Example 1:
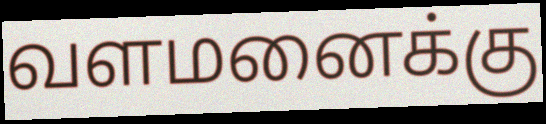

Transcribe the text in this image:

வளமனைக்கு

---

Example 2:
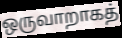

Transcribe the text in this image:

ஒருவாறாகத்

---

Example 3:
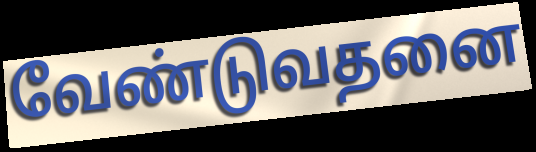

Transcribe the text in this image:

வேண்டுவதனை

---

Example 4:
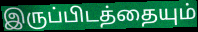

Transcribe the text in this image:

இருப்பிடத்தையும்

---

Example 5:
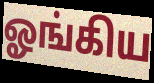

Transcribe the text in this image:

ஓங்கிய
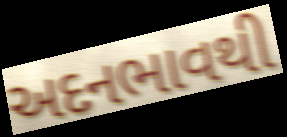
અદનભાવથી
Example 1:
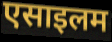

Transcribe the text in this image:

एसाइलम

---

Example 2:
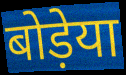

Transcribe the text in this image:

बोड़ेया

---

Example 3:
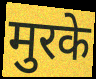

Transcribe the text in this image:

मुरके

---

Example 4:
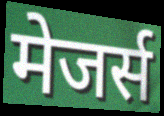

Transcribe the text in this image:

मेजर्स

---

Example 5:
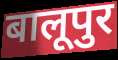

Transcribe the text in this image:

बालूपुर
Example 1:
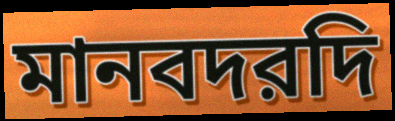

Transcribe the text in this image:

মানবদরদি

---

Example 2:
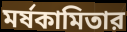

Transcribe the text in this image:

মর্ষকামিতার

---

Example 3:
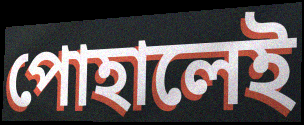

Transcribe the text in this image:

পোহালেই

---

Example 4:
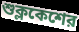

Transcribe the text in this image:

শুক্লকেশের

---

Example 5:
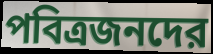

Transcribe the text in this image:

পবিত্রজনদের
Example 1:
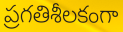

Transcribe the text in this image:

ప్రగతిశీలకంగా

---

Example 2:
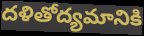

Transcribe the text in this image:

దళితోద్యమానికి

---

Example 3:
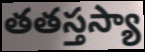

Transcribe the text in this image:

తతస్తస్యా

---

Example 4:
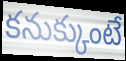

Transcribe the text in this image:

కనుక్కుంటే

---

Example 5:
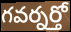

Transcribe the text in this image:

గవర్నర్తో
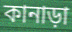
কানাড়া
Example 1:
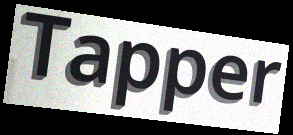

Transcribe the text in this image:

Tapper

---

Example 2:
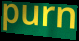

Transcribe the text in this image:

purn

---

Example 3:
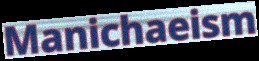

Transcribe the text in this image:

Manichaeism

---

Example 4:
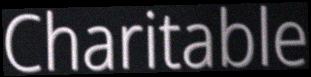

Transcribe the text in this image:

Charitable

WORK REQUEST: Print every entry exactly. Pictures are not part of the copy.

PROBLEM SOLUTION:
Example 1:

Transcribe the text in this image:

வளமனைக்கு

---

Example 2:

Transcribe the text in this image:

ஒருவாறாகத்

---

Example 3:

Transcribe the text in this image:

வேண்டுவதனை

---

Example 4:

Transcribe the text in this image:

இருப்பிடத்தையும்

---

Example 5:

Transcribe the text in this image:

ஓங்கிய
અદનભાવથી
Example 1:

Transcribe the text in this image:

एसाइलम

---

Example 2:

Transcribe the text in this image:

बोड़ेया

---

Example 3:

Transcribe the text in this image:

मुरके

---

Example 4:

Transcribe the text in this image:

मेजर्स

---

Example 5:

Transcribe the text in this image:

बालूपुर
Example 1:

Transcribe the text in this image:

মানবদরদি

---

Example 2:

Transcribe the text in this image:

মর্ষকামিতার

---

Example 3:

Transcribe the text in this image:

পোহালেই

---

Example 4:

Transcribe the text in this image:

শুক্লকেশের

---

Example 5:

Transcribe the text in this image:

পবিত্রজনদের
Example 1:

Transcribe the text in this image:

ప్రగతిశీలకంగా

---

Example 2:

Transcribe the text in this image:

దళితోద్యమానికి

---

Example 3:

Transcribe the text in this image:

తతస్తస్యా

---

Example 4:

Transcribe the text in this image:

కనుక్కుంటే

---

Example 5:

Transcribe the text in this image:

గవర్నర్తో
কানাড়া
Example 1:

Transcribe the text in this image:

Tapper

---

Example 2:

Transcribe the text in this image:

purn

---

Example 3:

Transcribe the text in this image:

Manichaeism

---

Example 4:

Transcribe the text in this image:

Charitable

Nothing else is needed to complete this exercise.